On this page
- Who will be able to get a young carer grant
- How much will the young carer grant be
- Claiming a young carer grant
Once it is introduced, you will be able to get a young carer grant if:
- you normally live in Scotland
- you are not entitled to carer’s allowance on the day you claim
- you are caring for someone, or for more than one person, who has a disability
- you are providing care for at least 16 hours a week on average
- no-one else has received a young carer grant in respect of the person you care for in the last year
To get a young carer grant the people you provide care for must be getting either,
- personal independence payment, daily living component
- disability living allowance care component, middle or highest rate, or
- attendance allowance
‘Care’ means something that involves an activity which promotes the physical, mental or emotional wellbeing of the person you are caring for. You must not be providing the care under a contract or as voluntary work.
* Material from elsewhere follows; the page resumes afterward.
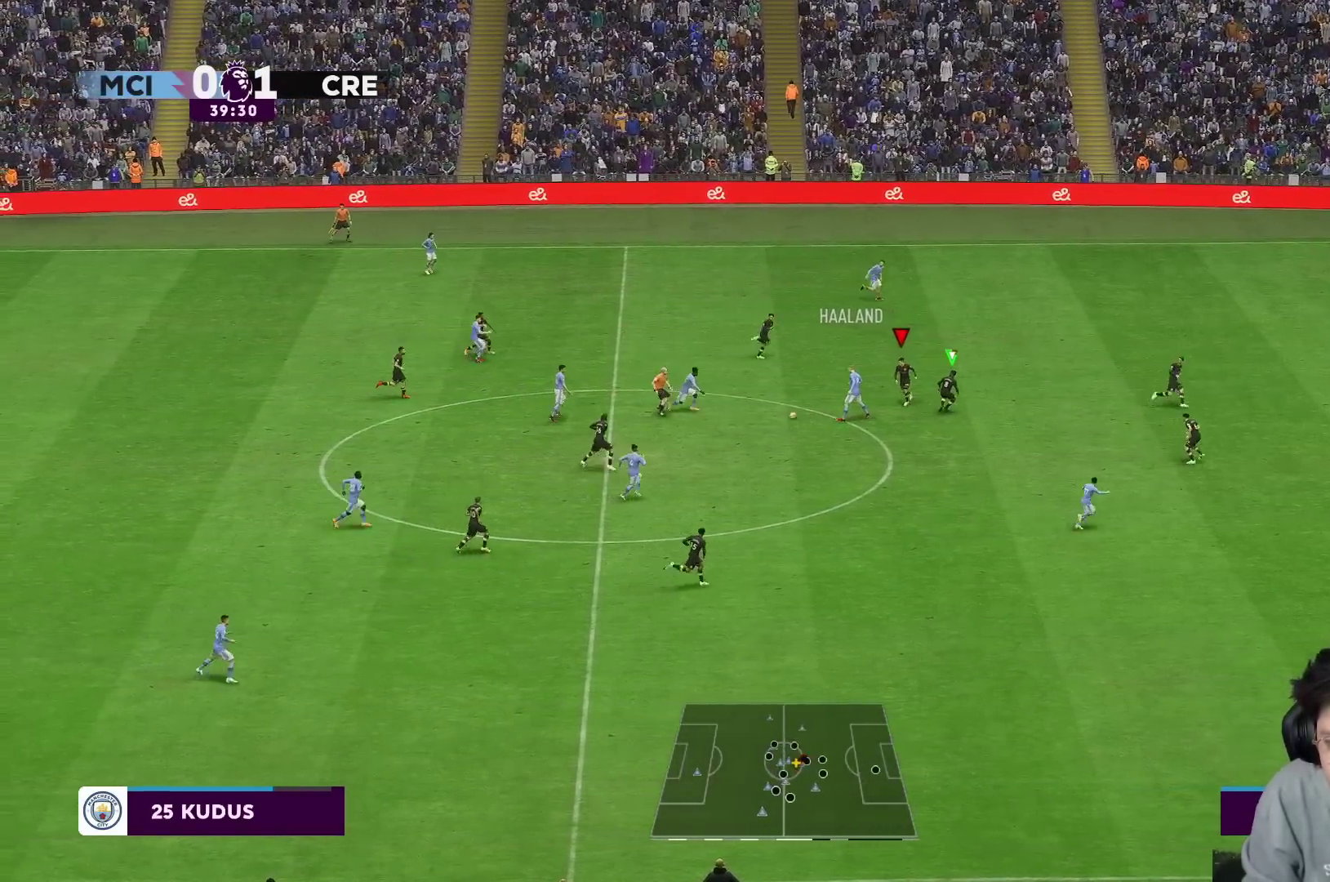
{"buttons": [], "left_stick": "down-right", "right_stick": "center", "events": [[150, "R2", "up"], [417, "left_stick", "down-right"]]}
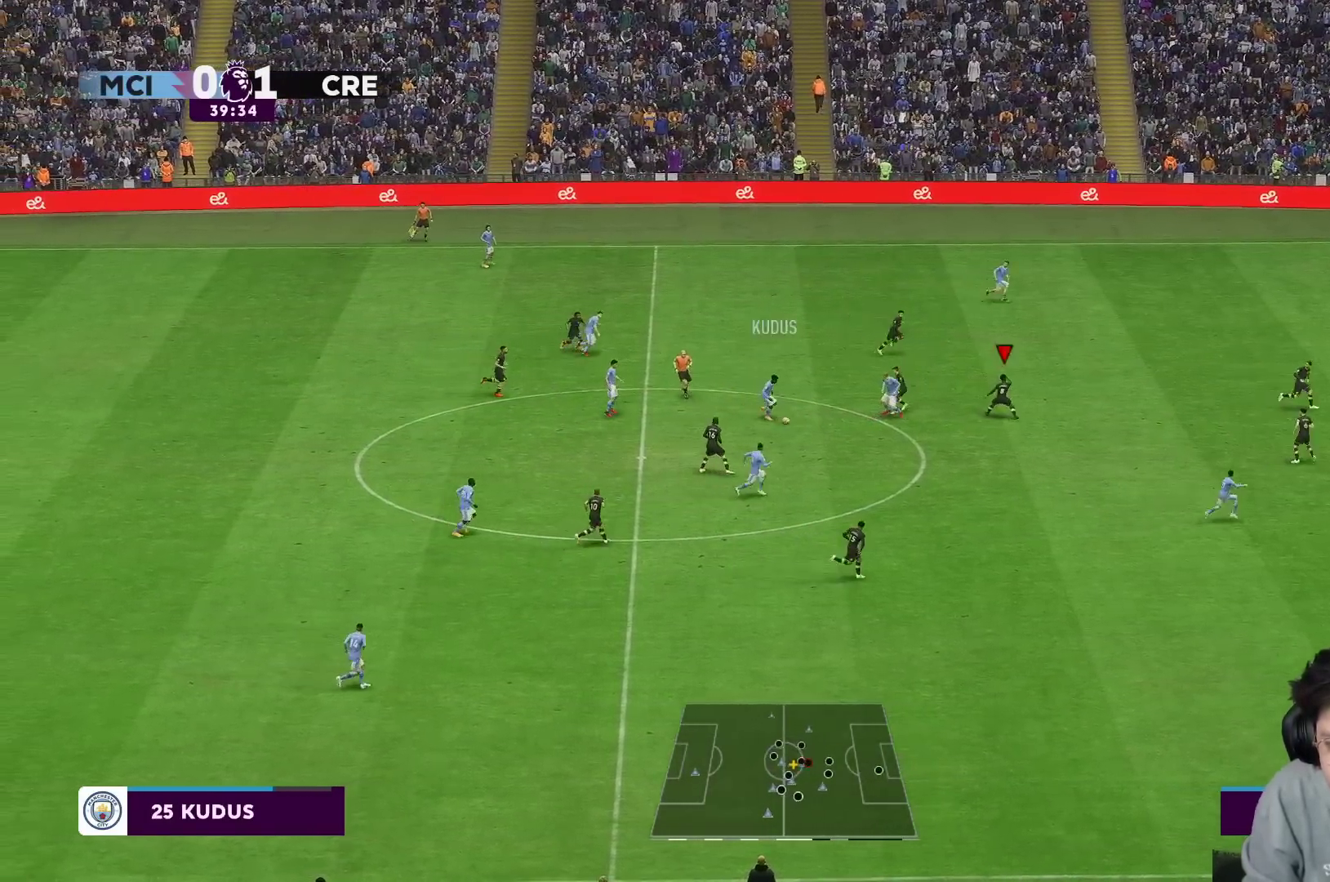
{"buttons": ["R1"], "left_stick": "down", "right_stick": "center", "events": [[67, "R2", "down"], [83, "left_stick", "down"], [217, "R1", "down"], [350, "R2", "up"], [367, "R1", "up"], [417, "R1", "down"]]}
In the 13 week period before you claim you must have provided 208 hours of care and you must have provided it in at least 10 of the 13 weeks. The hours of care can be made up of the time you spend caring for up to three people who have disabilities.
You will not normally be able to get a young carer grant if someone else has, in the year before you claim, received a young carer grant for the person you care for.
The young carer grant will be £300 and you will be able to get one grant per year. You will be able to get a maximum of three grants in total.
At the moment you can’t claim a young carer grant. Once it is introduced you will claim it from Social Security Scotland.
If you disagree with the decision made by Social Security Scotland on your young carer grant application you will be able to challenge this decision.